Your Eminence, the encyclicals are very clear about the need to form effective supranational structures. Our great predecessors, the fathers of Europe, were generally intelligent Christians who wanted to found European unity on Christian traditions and principles.

Recently, however, there seems to have been strong resistance in certain countries, especially in Christian and indeed Catholic circles, to further European integration. The reasons are multiple. What is your opinion of this phenomenon?

Mr LA RUSSA (Italy)

Your Eminence, with reference to the Holy Father’s journey to Africa, I believe that the Church’s evangelism is bound to lead to a more staunch defence of human rights in one continent. How many years will it take for Africa to have an organisation like ours, rigorous in its choice of members which must be genuine democracies? Is the Church also endeavouring to attain this goal?

Mr ARATA (Italy) (translation)

Mr President, Your Eminence, I would just like to make one brief comment. We must acknowledge that under your guidance, especially at the conferences in Copenhagen, Rio de Janeiro and Beijing, considerable impetus has been given to the political debate mapping out the way forward for the next millennium. Where, in the opinion of the Holy See, does development policy for the Mediterranean fit in, this being an area where three religious wars are now in progress? What is the Holy See’s vision of real development in the Mediterranean area?

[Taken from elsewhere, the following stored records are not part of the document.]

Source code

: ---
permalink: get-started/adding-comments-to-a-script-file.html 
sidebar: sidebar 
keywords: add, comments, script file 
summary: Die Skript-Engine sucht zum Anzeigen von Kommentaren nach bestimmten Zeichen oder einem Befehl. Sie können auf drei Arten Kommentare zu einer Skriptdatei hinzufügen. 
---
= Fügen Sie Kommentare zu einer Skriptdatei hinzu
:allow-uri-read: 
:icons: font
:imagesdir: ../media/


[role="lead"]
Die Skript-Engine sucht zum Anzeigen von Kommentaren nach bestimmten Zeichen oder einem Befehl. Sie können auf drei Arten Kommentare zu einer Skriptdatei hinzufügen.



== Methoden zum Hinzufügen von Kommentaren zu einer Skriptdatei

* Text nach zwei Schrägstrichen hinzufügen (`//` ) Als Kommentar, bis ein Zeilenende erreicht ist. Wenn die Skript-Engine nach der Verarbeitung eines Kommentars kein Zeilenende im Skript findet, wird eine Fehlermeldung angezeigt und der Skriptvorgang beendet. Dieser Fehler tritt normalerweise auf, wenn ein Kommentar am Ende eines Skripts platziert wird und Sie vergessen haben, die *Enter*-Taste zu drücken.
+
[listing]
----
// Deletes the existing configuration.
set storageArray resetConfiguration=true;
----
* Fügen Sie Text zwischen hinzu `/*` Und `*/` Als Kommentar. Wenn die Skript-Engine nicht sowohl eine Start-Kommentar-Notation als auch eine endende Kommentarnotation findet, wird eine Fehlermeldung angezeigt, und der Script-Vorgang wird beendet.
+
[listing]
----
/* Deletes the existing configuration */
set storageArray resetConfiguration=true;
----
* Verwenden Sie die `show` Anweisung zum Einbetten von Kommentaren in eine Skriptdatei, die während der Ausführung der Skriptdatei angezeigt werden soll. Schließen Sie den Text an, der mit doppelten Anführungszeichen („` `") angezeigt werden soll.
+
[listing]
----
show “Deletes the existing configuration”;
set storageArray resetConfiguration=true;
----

His Eminence, Secretary of State of the Holy See (translation)

Mr President, Mrs Jaani, the Council of Europe must include as many countries as possible, because this will help to create a new Europe able to give much to all concerned. I do not think that the Holy See has any difficulty in accepting this.

Mr Atkinson, you asked for clarification regarding the future of Jerusalem and, above all, of whether the Holy See is endeavouring to secure the internationalisation of the whole city. I must point out that reference has never been made to the whole city, but to the old part of the city, within the walls. Furthermore, the term “internationalisation” has not been used for some time; instead there has been talk of the need for international guarantees. In fact the Holy See recommends that Jerusalem should be shared by everyone and not divided.

Mr Jeszenszky, have no fear. Of course the spread of a united Europe can give rise to problems in some nations. Even if clergymen sometimes express a poor opinion of the West, this is a moral, not a political opinion.

Mr La Russa, the Pope’s visit to Africa was very cheering. The Holy Father is not pessimistic, but optimistic about Africa, because he sees peoples who are making progress. The Pope noted the tragedy of the dictatorship in Nairobi and the violations of human rights in Kenya, and he has given much thought to the tragic situation of the refugees from Rwanda and Burundi. I think that his visit was most constructive.

I doubt whether the conflicts in the Mediterranean, to which Mr Arata referred, can be defined as religious. The war in the Balkans is about power, with one group wanting to dominate another; it is not a struggle between religions. It is not a civil war, but a war against civilians. I would not therefore talk of a religious war, but of the eternal lust for power.

THE PRESIDENT (translation)

Your Eminence must have beaten an all-time record. It is very rare for us to put twenty questions to a guest speaker. So it is not surprising that we are now running a little behind schedule.